As agile software development and delivery accelerate, it would seem obvious that we should conduct continuous automated testing as much as possible. After all, without it, there’s no way of knowing whether software will meet requirements. But, without a strategic approach, an organisation can fall into bad habits that could cause test automation to become counterproductive and undermine its business agility. 

For example, test automation goals should always be tied in with customer goals. Every instance of test automation that’s introduced should directly align with a customer’s need for better software functionality, reliability, security, and performance. Otherwise, resources and money will be wasted on little more than a box-ticking exercise.

Test automation can also result in a false sense of security. The execution of hundreds of thousands of static code checks, unit tests, data comparisons, and regressions can inspire claims of 99 percent or higher levels of test coverage. This doesn’t necessarily translate to a better user experience, though, and even that level of coverage may not be entirely adequate across a complex application portfolio.

Furthermore, if a test strategy isn’t architected for change, then every new update, component, or contribution will make test automation unusable, test data invalid, and test results hard to reproduce. And given that brittle tests, unable to survive changes, are responsible for between 60 and 80 percent of the false positives and negatives seen by testers, teams will soon come to see repairing existing tests and building new ones as a wasted effort, and simply give up.

Finally, the reflexive response to imbalanced test automaton is to create more of the easy tests, or slight variations of existing ones. But such test bloat can result in higher system costs and cloud expense for running test workloads, and gathering and cleansing test data. It can also result in a higher labour burn rate. Integration partners, incentivised to make more tests, can quickly make their way through an organisation’s budget, while its internal testers can experience a higher burnout rate.

These challenges all consume costly resources, and can erode an organisation’s confidence in testing. Ultimately, this can have a serious impact of its ability to rapidly release software of the quality its customers expect. It’s possible, however, to apply balanced test automation, and break this vicious cycle. 

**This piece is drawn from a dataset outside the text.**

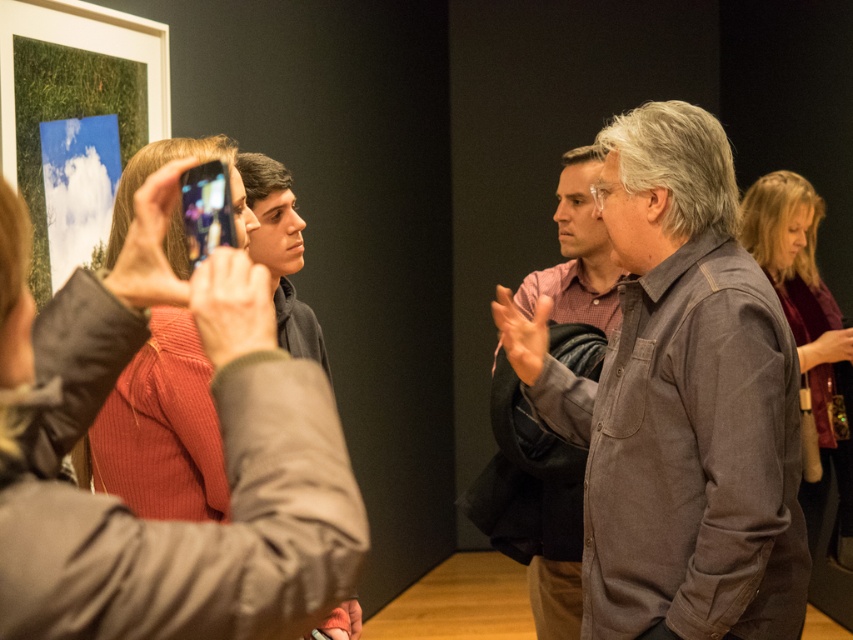
You are organizing a photo shoot and need to ensure that the ribbed sweater at center and denim shirt at center are both visible in the frame. Based on their sizes in the image, which clothing item requires more space to fully capture in the photo?

The denim shirt at center requires more space to fully capture in the photo because it occupies more space than the ribbed sweater at center.

You are an observer standing in the art gallery. You notice two shirts at the center of the scene. The brown cotton shirt at center and the denim shirt at center. Which shirt is positioned higher in the image?

The brown cotton shirt at center is located above the denim shirt at center, so it is positioned higher in the image.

Right time, right place, right resources

Perhaps the most important thing is to test early and often. While it will always be necessary to carry out performance testing and acceptance tests on the right side of the software development lifecycle, the “shift left” approach is key to agile development. That said, ways should be found to weave critical functional, regression, integration, performance, and security testing into every phase of the lifecycle in order to avoid an imbalanced or potentially unhealthy situation for any one type of testing at any one phase of development.

Flexibility matters, too, to ensure testing remains resilient and useful wherever there is risk throughout the application architecture. UI testing, for example, needs to be more business context-aware, requiring test authors to validate business outcomes rather than specific on-screen results. An end-to-end data testing approach can help provide that business context, enabling data to be validated as part of a workflow, rather than only testing for specific results. The test automation technology also needs to be flexible and intelligent enough to recognise a range of success and failure conditions.

Lastly, there’s the question of resources. The best-performing companies are always looking to improve the productive capacity of all their team members, balancing a cultural combination of professional achievement, organisational design, education, and skill development with the procedures, tools, and infrastructure they need to ensure their success.

Smart, strategic automation

Over-engineering and over-automation are natural human responses to the level of chaos inflicted upon applications in the real world. But test automation needn’t be unhealthy.

Indeed, smart, strategic automation is both the best preventative measure and the best treatment for all the issues facing software delivery. A properly incentivised team, taking a balanced approach to testing, can overcome the burnout, bloat, and bad habits that can impact an organisation’s agility. What’s more, by creating a balanced software test automation practice that uses intelligence to concentrate on the more crucial challenges will free up human resources and lead to less risk, more - and faster - output, and greater innovation.